The New South: growing less Christian

The following is an excerpt from Thomas Crane's article, "The new south, not what it once was."

"The South is changing and it's doing so fast. The South is growing at a rate five times faster than the midwest and northeast, and during the next 30 years the South will become the most populous region in the nation.

"Tyler Jones told the group gathered for the Advance the Church conference at Summit Church in Durham that evangelical churches are nowhere near close to keeping up with this type of growth. Jones, pastor of Vintage 21 Church, described the South as a region becoming increasingly less religious and more "post Christian" at a rate far faster than anywhere else in the country. More than half of the people in the South who say they are evangelical believe that many religions can lead to eternal life. Only 36 percent of southern evangelicals believe their religion to be the "one, true faith that leads to eternal life."

Advance the Church seeks to start and revitalize churches in the South. This year's conference focused on contextualizing the Gospel in the new urban South.

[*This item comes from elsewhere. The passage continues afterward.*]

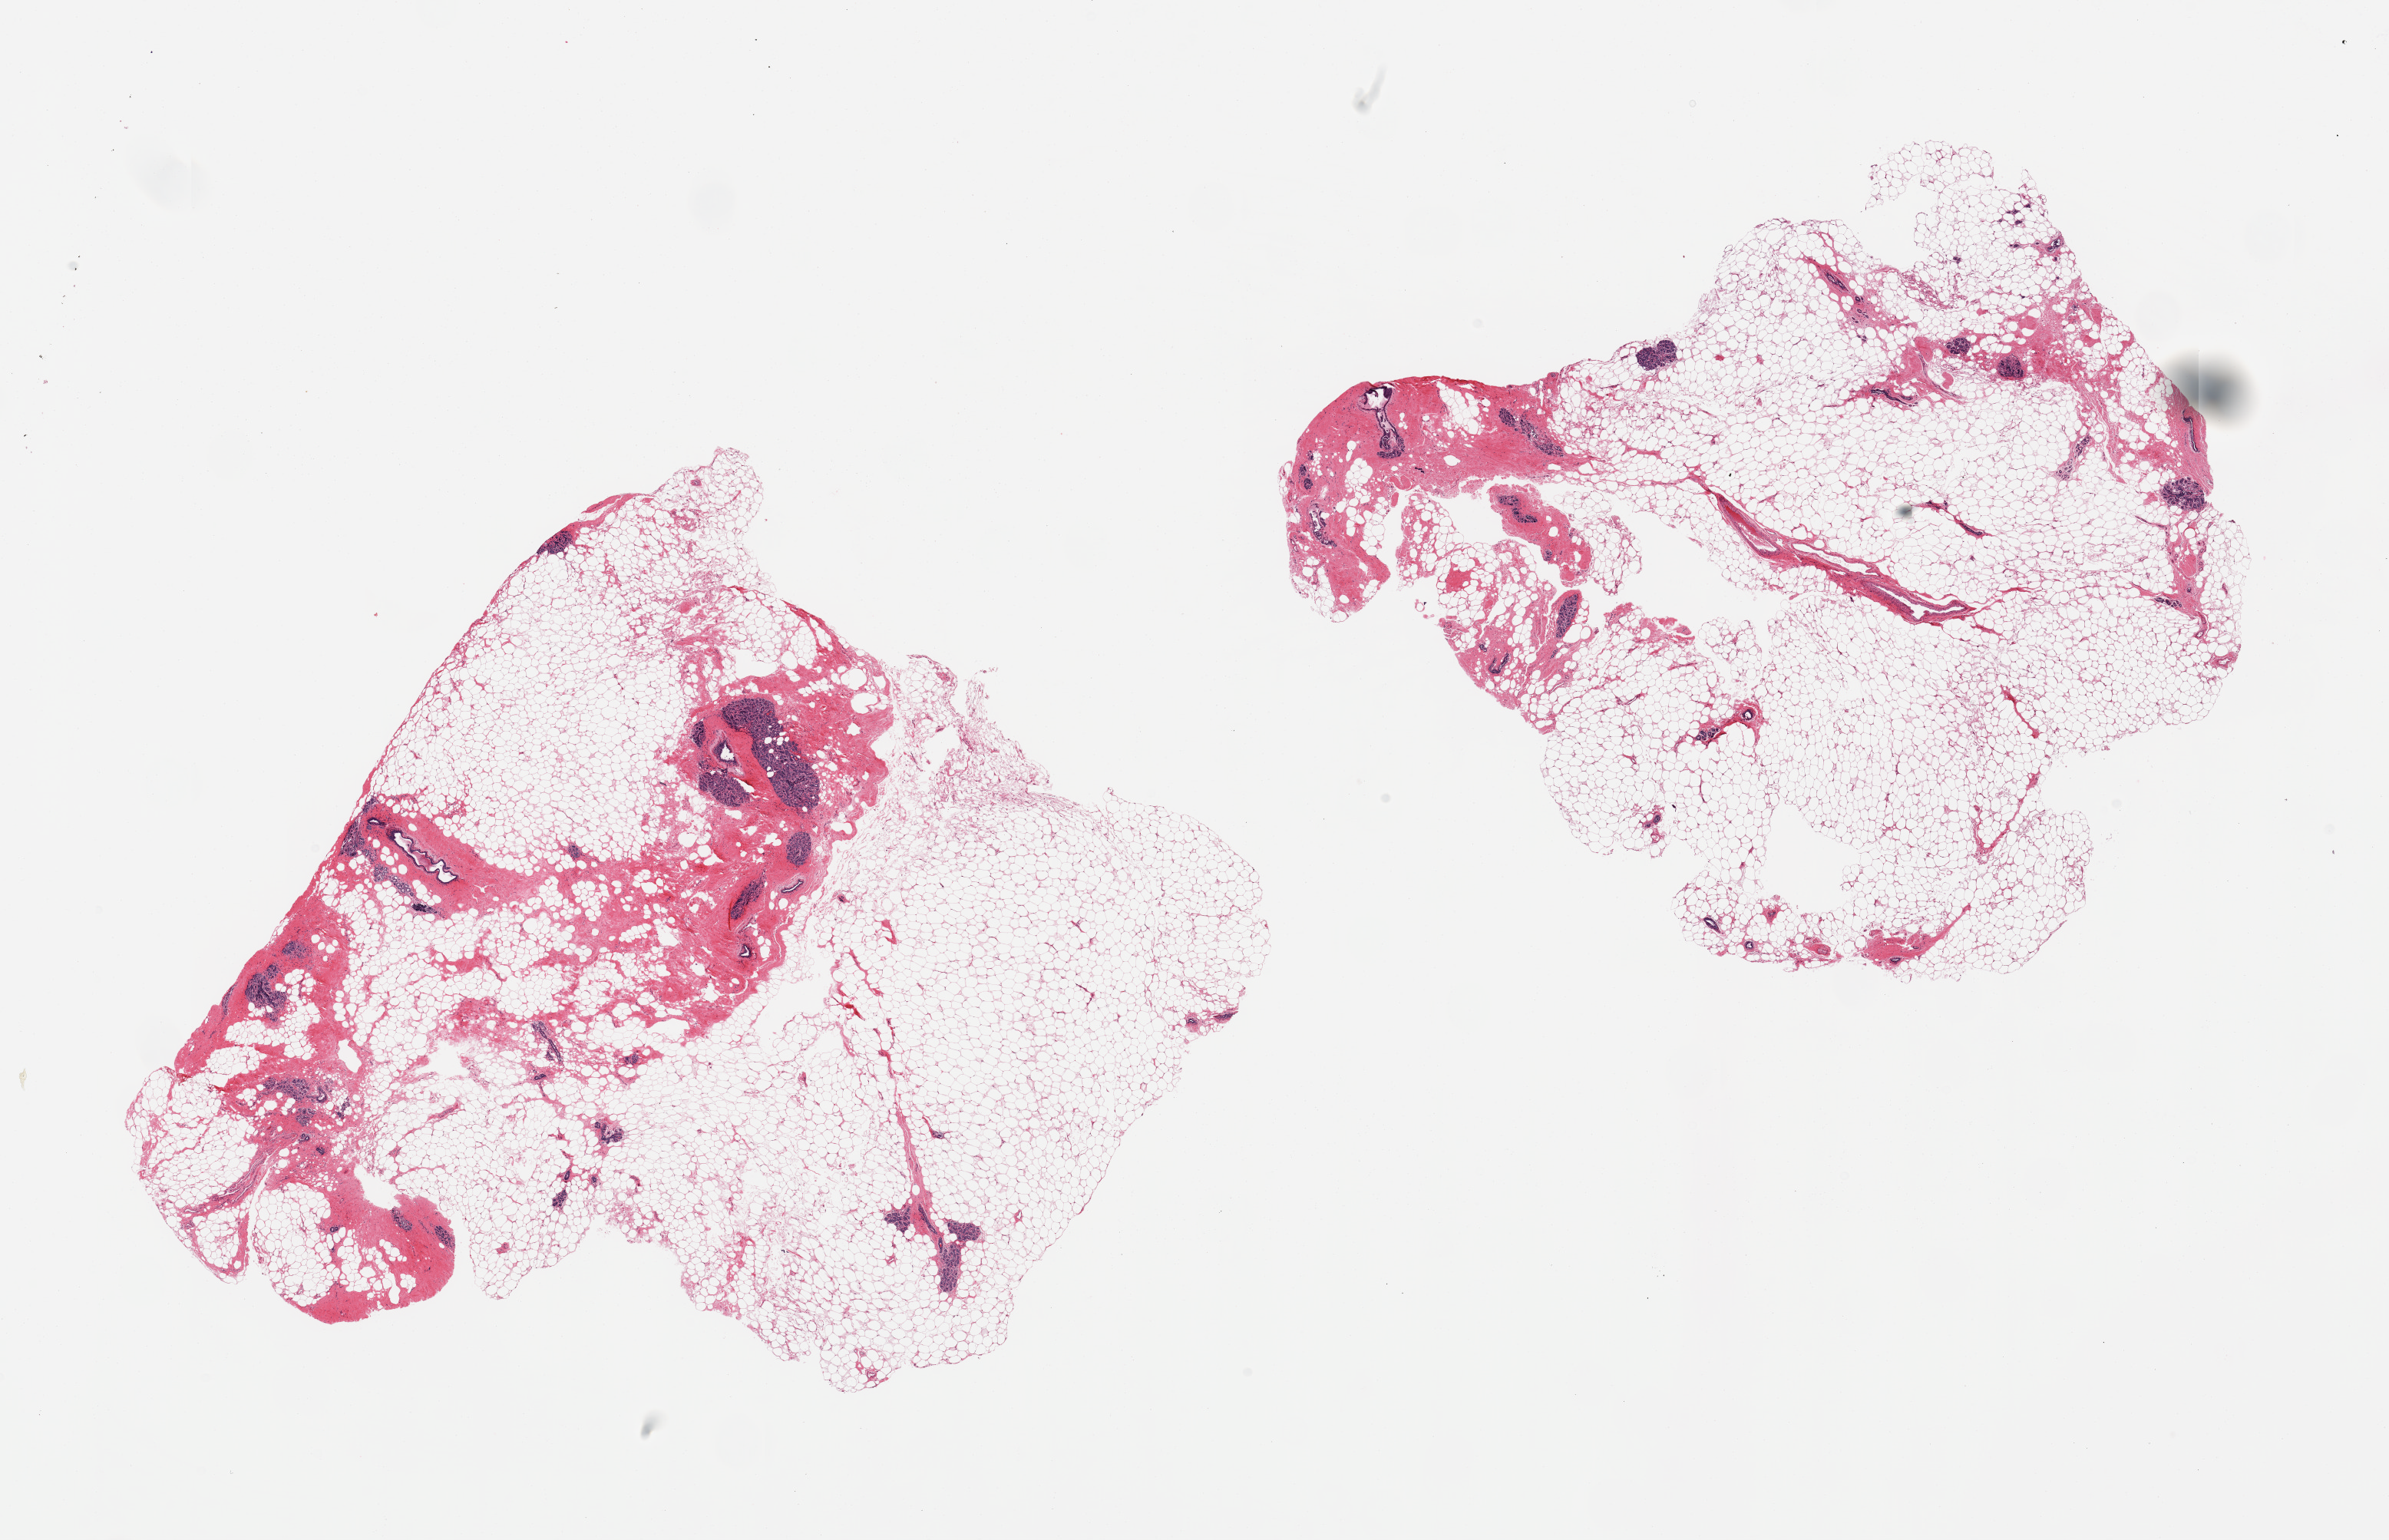
Hematoxylin and eosin (H&E) whole-slide image — shown as a low-resolution overview of the whole scanned area (about 24.6 x 15.9 mm, acquisition: 20x scan). PAXgene-fixed, paraffin-embedded tissue. Sampled site (target tissue): breast. Donor tissue sample. Donor sex: female.
Reviewer comment on this tissue sample: 2 pieces, well-defined TDLUs.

Quoting Billy Graham, Jones said that in the South, "we have become inoculated to the gospel." Many Christians "claim it but don’t live it" is one way to look at what is happening in the South, but Jones believes a better description is "quaint moralism." People strive to behave morally, but morality has no capacity for transforming lives. "Our goodness is our own poison," Jones said. "We think we can demand that God owes us because we have been good and moral."

Rather than being inoculated by the gospel, Jones said some in the South misunderstand the gospel. "We have reduced Christ and the gospel and it has affected our churches in every aspect," he said. Some churches are full of Christians who, although they are regenerate, have never been challenged to apply the gospel and are more moralistic than gospel-centered. Other churches are full of people who think they are Christians but are actually unregenerate. "At the heart of the issue is restoring the gospel in our churches," Jones said.